> **What you will do**:
**1)** In the Revocation album page below, which record label released the album?
**2)** From the Revocation album page below, output word for word the stretch that begins at the words "Singles from The" and stops after "H.P. Lovecraft's works.".
* BEGIN Passage *
Studio album by Revocation
- Released: September 28, 2018
- Recorded: February – April 2018
- Studio: Planet Z (Hadley, Massachusetts, United States); The Brick HitHouse (Hyannis, Massachusetts, United States);
- Genre: Progressive death metal; thrash metal;
- Length: 48:20
- Label: Metal Blade
- Producer: Zeuss; Revocation;

Revocation chronology
| Great Is Our Sin (2016) | The Outer Ones (2018) | Netherheaven (2022) |

Singles from The Outer Ones
- "Of Unworldly Origin" Released: July 10, 2018; "The Outer Ones" Released: August 21, 2018; "Blood Atonement" Released: September 24, 2018;

= The Outer Ones =

The Outer Ones is the seventh studio album by the American technical death metal band Revocation, released on September 28, 2018, via Metal Blade. Some of the songs are inspired from H.P. Lovecraft's works.
* END Passage *
* BEGIN Data provided *
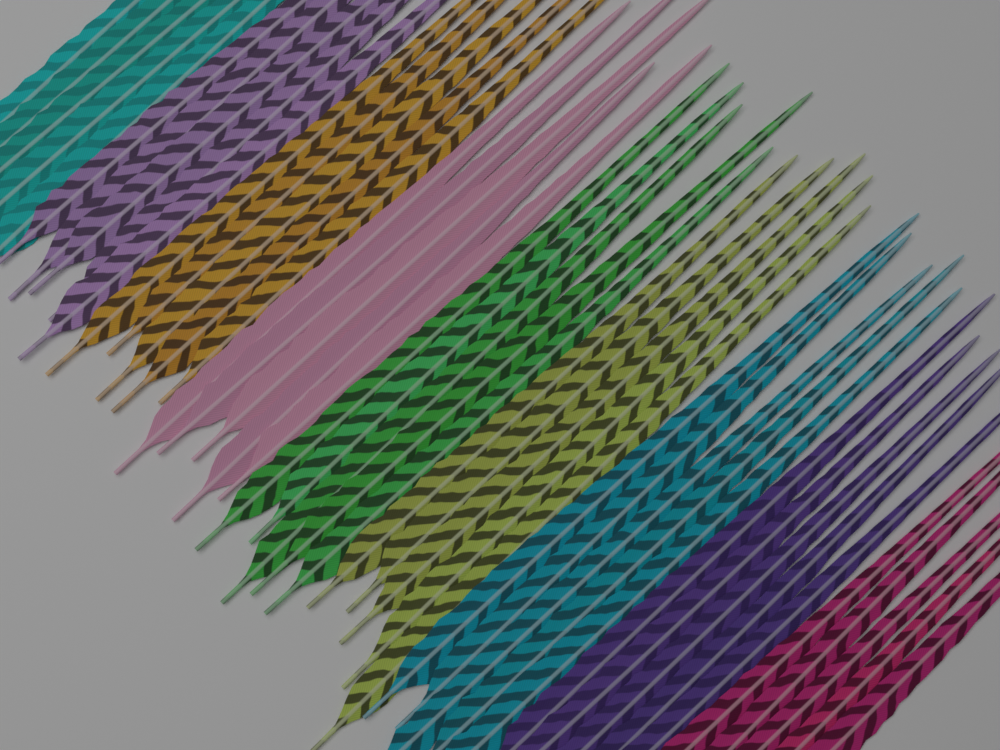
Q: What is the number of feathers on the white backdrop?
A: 45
* END Data provided *
> **Results by task**:
**1)** Metal Blade

**2)**
Singles from The Outer Ones
- "Of Unworldly Origin" Released: July 10, 2018; "The Outer Ones" Released: August 21, 2018; "Blood Atonement" Released: September 24, 2018;

= The Outer Ones =

The Outer Ones is the seventh studio album by the American technical death metal band Revocation, released on September 28, 2018, via Metal Blade. Some of the songs are inspired from H.P. Lovecraft's works.